Murder Most Foul

I might have mentioned that I live in Chardon, Ohio.  The other day, the boy who shot six of his classmates, killing three and wounding three others in differing degrees of severity, was up for arraignment.  His defense attorney was able to gain a delay for the trial as they prepare an insanity defense.  There was no real argument, judging from the video of the hearing .   No one around here can imagine the young man committing the crime unless he is insane.

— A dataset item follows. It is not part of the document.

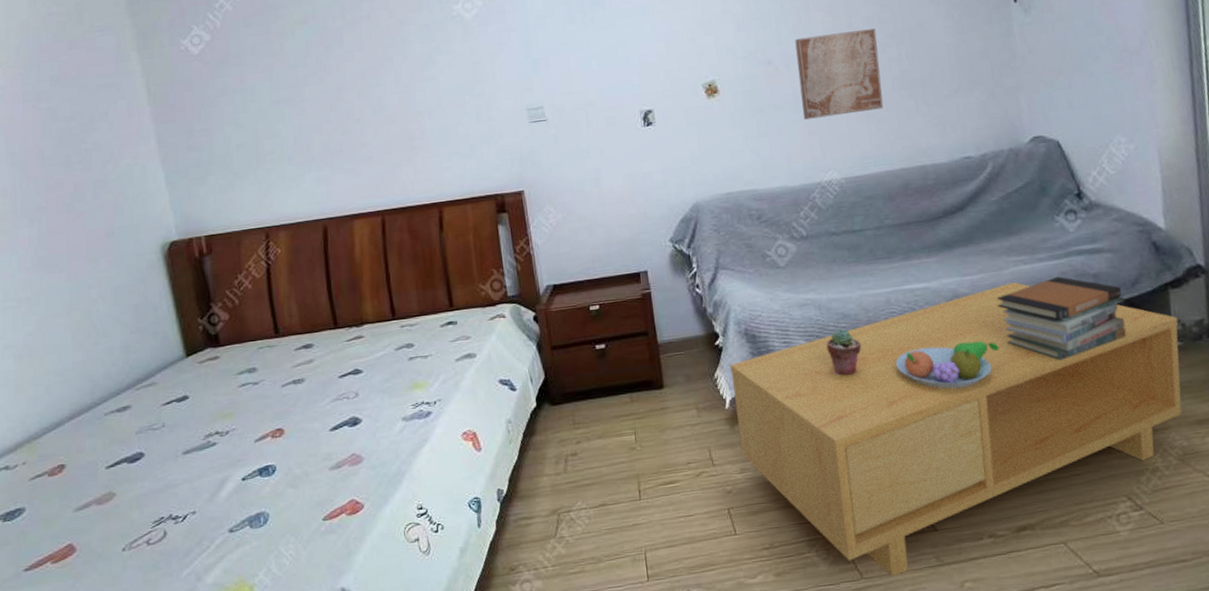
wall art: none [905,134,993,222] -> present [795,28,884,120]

In contrast, in many of America’s cities young men shooting other young men barely attracts notice.   In common, “Homicide victims usually are killed by people of their own race and ethnicity. The pattern goes back at least a generation.”  In contrast, more black young men kill each other than white young men do.  “Overall, more than half the nation’s homicide victims are African-American, though blacks make up only 13% of the population. Of those black murder victims, 85% were men, mostly young men.”  So, we don’t pay attention because it is so common.   These murders barely make the news.  Isn’t it shocking that this is not shocking?

Why do they kill each other?  Usually it is over matters the rest of us find inconsequential, which looks likely also true of the murders in my town.  In my town, that means a boy would have to be crazy to murder anyone.

The Journal story has some portions that are questionable.  “A 2009 study by Iowa State analyzing other data estimated that a single murder runs up more than $17 million in costs to the police, courts, prisons, social services and to the families of victims and suspects.”  How is that figured?  If just Chicago has recorded 337 murders this year that is $5, 729,000,000 going forward for that city alone.  No wonder Chicago is going broke.  The numbers seems inflated, but the crime statistics are solid and are shocking in themselves.

The stories cited in the article are sad and I’ll bet are a world away from anyone who reads my post here.  Each case sounds like one of insanity to me, but I’m from Chardon.